In the records below, begin at the line containing "black chair [233,206,335,363]" and end at the line containing "none -> lettuce [71,136,108,159]"; quote every line in that span exactly, including both boundary lines, and no others.

**Listed records**
# # # #

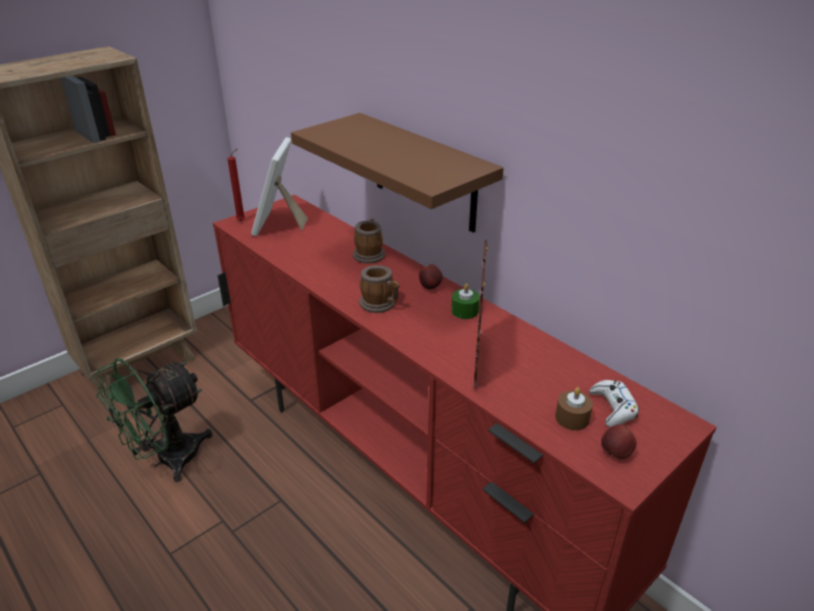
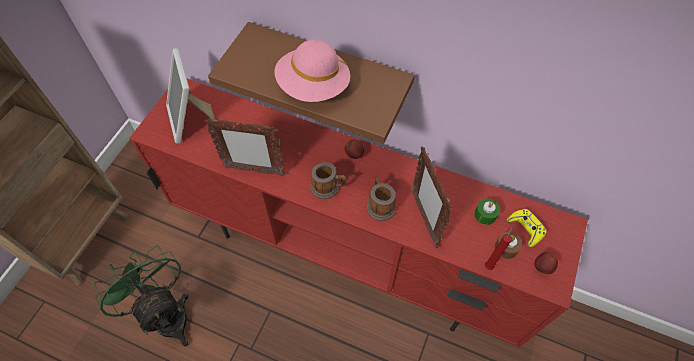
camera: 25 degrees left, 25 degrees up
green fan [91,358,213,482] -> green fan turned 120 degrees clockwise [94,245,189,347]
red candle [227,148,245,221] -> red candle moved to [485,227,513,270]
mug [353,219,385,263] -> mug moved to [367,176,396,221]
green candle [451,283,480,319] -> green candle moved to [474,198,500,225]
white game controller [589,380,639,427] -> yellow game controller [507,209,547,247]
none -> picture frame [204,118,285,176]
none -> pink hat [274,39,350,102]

# # # #

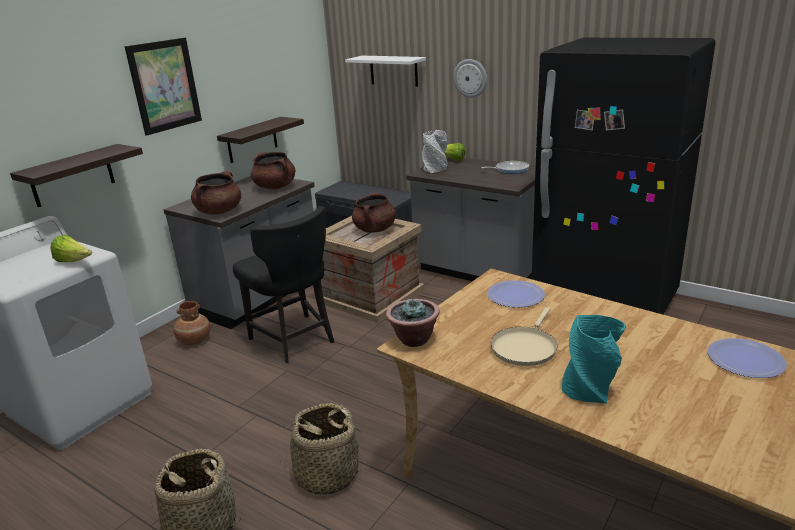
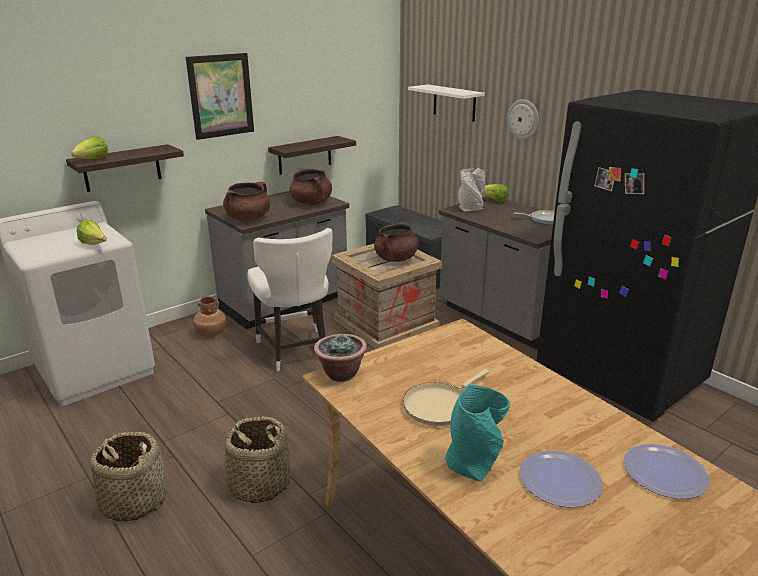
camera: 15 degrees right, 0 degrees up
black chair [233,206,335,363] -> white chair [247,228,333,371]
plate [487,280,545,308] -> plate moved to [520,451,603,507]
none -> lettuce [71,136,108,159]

# # # #

**Response below**
black chair [233,206,335,363] -> white chair [247,228,333,371]
plate [487,280,545,308] -> plate moved to [520,451,603,507]
none -> lettuce [71,136,108,159]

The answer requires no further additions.